__Exercise task 1__:
Answer these questions from the tribunal decision, one per line:
(a) On what date was the decision given?
(b) Which team of the Information Commissioner acknowledged the Applicant's DSAR on 12 January 2026?
(c) What form did the Applicant use to apply to the Tribunal?
__Exercise task 2__:
Carry the tribunal decision forward from its last line.

__Excerpt__:
##############################

Erwan Firdaus Bin Ab Razak v The Information Commissioner

Neutral citation number: [2026] UKFTT 00476 (GRC)
Case Reference: FT/EA/2026/0031/GDPR
First-tier Tribunal
(General Regulatory Chamber)
Information Rights
Decided without a hearing
Decision given on: 31 March 2026
Before
JUDGE HARRIS
Between
ERWAN FIRDAUS BIN Ab Razak
Applicant
and
THE INFORMATION COMMISSIONER
Respondent
Decision: The Application is struck out under Rule 8(2)(a) because the Tribunal does not have jurisdiction to deal with it and under Rule 8(3)(c) because there is no reasonable prospect of it succeeding.
REASONS
These proceedings concern an application (the “Application”) under section 166(2) of the Data Protection Act 2018 (“DPA 2018”) for an order to progress the Applicant’s complaint against the Information Commissioner (“IC”) regarding the handling of his Data Subject Access Request (“DSAR”) dated 2 October 2025 reference IC-466777-F1J1. The complaint (the “Complaint”) was submitted to the IC’s Public Advice and Data Protection Complaints Service (“PADPCS”) on 8 January 2026, stating that his DSAR had not yet been addressed and forwarding a copy. The Complaint was dealt with under reference IC-466151-L9S3.
On 12 January 2026, the IC’s Information Access Team (IAT) acknowledged the Applicant’s DSAR. In this email, the IAT stated that they did not appear to have received the original request which he had sent, but would proceed to consider the DSAR based on the information attached to his email dated 8 January 2026 and ensure his DSAR was dealt with promptly. It noted that under statutory timeframes the response was due by 3 November 2025 and apologised for the delay in responding to his request.
On 28 January 2026, an officer from IAT provided a response to the Applicant’s DSAR and attached information which fell within scope of that address, They also stated that they had redacted some information variously under the following parts of the DPA 2018:
Schedule 2 Part 2 paragraph 16 because it related to a third party; and
Schedule 2 Part 4 paragraph 19 because it was subject to legal professional privilege.
The IAT officer also noted that some information had been withheld in accordance with Schedule 2 Part 4 paragraph 22 because disclosure of the requested information at the time could prejudice ongoing activities relating to management planning.
On 2 March 2026, the IC’s case officer wrote to the Applicant about his Complaint. He stated that it was likely, on balance, that the request was received on 2 October 2025. He therefore expressed the view that the IC had failed to comply with its data protection obligations in that it failed to respond to the DSAR within the prescribed one calendar month period. However, he noted that the IC had responded quickly once it was made aware of the issue and had provided a response to the DSAR on 28 January 2026. The case officer stated that it had informed the IC of his view, but did not consider further action was necessary other than keeping a record on file to help inform how the IC handles information rights requests.
The Application
The Applicant applied to the Tribunal by way of form GRC3 dated 20 January 2026, which gave the date and reference of the DSAR rather than the Complaint. He stated that the outcome he was seeking was as follows:
“An order requiring the Information Commissioner to comply with the Subject Access Request made on 02 October 2025 by:
Providing copies of all personal data relating to me processed by the Information Commissioner, including in particular:
All casework records, internal case management system notes, handling logs, status updates, and case officer records relating to my complaints.

##############################

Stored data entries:
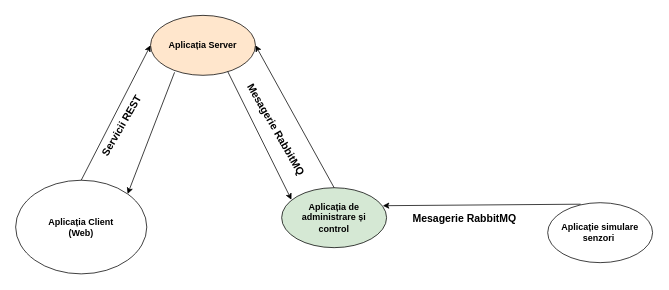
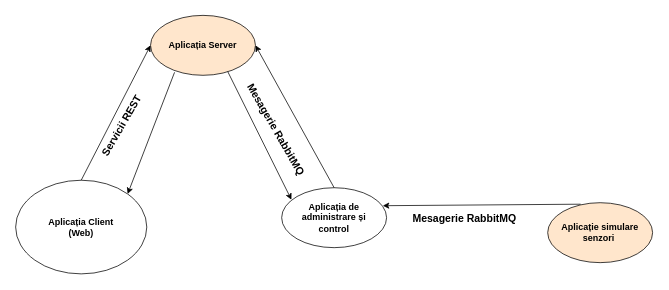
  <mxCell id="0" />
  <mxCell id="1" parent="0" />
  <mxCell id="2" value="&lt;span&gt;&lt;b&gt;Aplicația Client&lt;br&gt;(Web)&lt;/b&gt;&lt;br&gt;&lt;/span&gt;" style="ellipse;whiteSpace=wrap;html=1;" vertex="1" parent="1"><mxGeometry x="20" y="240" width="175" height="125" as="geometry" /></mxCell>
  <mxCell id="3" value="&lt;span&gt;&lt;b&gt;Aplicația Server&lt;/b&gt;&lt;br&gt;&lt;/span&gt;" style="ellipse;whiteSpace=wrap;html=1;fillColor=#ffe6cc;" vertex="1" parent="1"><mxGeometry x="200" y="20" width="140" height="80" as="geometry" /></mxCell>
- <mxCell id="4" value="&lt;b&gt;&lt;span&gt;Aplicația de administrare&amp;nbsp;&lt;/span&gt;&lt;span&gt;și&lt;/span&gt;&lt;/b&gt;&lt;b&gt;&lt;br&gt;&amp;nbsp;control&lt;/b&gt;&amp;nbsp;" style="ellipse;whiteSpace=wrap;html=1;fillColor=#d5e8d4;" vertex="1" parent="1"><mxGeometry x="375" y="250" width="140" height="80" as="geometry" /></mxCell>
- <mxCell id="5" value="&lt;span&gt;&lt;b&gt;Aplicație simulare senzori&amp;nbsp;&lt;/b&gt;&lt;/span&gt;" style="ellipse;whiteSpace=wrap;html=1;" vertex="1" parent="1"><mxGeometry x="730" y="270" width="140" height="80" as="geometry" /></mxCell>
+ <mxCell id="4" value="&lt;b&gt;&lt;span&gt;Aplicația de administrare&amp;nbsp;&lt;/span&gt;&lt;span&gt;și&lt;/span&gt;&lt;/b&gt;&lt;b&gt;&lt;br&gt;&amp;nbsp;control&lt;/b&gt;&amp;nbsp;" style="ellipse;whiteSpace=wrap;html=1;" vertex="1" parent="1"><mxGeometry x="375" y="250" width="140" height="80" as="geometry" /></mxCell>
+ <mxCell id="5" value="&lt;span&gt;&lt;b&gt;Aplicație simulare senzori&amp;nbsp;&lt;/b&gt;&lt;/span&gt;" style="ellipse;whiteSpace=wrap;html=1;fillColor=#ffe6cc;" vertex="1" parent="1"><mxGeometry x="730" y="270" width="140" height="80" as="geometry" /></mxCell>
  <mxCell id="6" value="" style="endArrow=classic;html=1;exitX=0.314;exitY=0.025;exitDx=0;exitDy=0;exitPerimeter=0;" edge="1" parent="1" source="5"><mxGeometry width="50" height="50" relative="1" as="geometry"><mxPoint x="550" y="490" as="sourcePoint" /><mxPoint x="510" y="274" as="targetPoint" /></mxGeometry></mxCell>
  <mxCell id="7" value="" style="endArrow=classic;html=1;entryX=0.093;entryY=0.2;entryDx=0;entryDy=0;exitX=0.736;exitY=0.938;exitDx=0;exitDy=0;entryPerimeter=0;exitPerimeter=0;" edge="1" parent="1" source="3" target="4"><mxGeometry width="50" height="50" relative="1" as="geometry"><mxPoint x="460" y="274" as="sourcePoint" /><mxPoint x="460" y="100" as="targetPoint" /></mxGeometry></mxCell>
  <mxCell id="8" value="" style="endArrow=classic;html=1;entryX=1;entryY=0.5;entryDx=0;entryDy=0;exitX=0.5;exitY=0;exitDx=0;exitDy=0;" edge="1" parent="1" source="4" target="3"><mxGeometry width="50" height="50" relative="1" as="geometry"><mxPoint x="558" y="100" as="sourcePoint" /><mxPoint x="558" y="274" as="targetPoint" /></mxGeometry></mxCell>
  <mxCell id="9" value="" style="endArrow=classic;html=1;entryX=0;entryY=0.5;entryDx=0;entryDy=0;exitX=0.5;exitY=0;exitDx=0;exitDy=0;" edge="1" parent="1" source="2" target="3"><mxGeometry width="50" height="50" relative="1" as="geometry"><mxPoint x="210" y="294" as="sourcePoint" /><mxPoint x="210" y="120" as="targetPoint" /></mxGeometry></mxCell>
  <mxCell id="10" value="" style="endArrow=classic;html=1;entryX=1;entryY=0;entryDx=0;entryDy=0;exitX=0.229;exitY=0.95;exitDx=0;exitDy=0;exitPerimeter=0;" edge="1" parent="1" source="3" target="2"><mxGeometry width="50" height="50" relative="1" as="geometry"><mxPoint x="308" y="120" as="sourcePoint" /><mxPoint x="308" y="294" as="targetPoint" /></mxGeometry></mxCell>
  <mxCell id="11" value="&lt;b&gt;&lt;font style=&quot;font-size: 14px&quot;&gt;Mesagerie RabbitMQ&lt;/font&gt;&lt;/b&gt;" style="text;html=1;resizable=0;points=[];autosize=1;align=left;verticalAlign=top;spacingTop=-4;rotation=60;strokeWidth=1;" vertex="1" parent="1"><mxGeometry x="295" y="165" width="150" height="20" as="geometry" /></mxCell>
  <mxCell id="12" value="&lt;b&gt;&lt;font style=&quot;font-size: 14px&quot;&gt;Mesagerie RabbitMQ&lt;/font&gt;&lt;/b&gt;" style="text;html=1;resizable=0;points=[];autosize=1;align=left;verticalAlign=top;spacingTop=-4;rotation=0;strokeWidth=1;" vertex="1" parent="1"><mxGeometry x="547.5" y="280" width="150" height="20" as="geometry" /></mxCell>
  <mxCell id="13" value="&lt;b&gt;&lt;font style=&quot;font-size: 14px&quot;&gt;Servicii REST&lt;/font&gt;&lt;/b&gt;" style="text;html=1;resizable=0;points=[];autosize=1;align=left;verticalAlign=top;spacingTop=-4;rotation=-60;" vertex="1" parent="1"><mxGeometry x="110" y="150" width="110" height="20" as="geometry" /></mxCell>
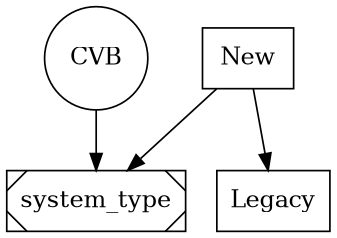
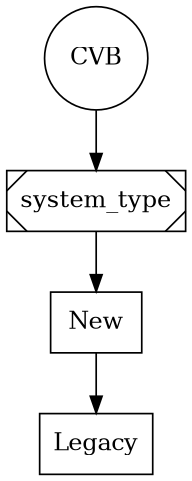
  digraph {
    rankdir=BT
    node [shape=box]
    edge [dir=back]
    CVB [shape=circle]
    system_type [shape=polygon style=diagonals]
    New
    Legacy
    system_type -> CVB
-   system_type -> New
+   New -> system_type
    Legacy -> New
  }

##############################

__Written reply 1__:
(a) 31 March 2026
(b) The Information Access Team (IAT)
(c) Form GRC3

__Written reply 2__:
All internal correspondence and records (including emails, Teams messages, memoranda, file notes, and legal discussions) in which my personal data appears.
All external correspondence with third parties in which my personal data appears.
Providing a complete schedule or index of all documents and records falling within the scope of the request, including any material withheld in whole or in part.
Where any information is withheld or redacted, identifying each exemption relied upon, specifying the precise statutory basis for that exemption, and explaining its application on a document-by-document basis.
Such compliance to be completed within a deadline set by the Tribunal.”
In his grounds for the Application, the Applicant stated:
“I made a Subject Access Request to the Information Commissioner on 02 October 2025 by email to [email protected]. The request sought copies of all personal data relating to me processed by the Information Commissioner.
No acknowledgement, disclosure, extension notice, or explanation was provided within the statutory time limit, and there was no response of any kind during the period from 02 October 2025 to early January 2026. The statutory deadline for response expired on 02 November 2025.
On 08 January 2026, following a formal escalation concerning non-compliance, an automated acknowledgement was received for the first time. On 12 January 2026, the Information Commissioner acknowledged the request and stated that the statutory response date had been 3 November 2025, apologising for the delay.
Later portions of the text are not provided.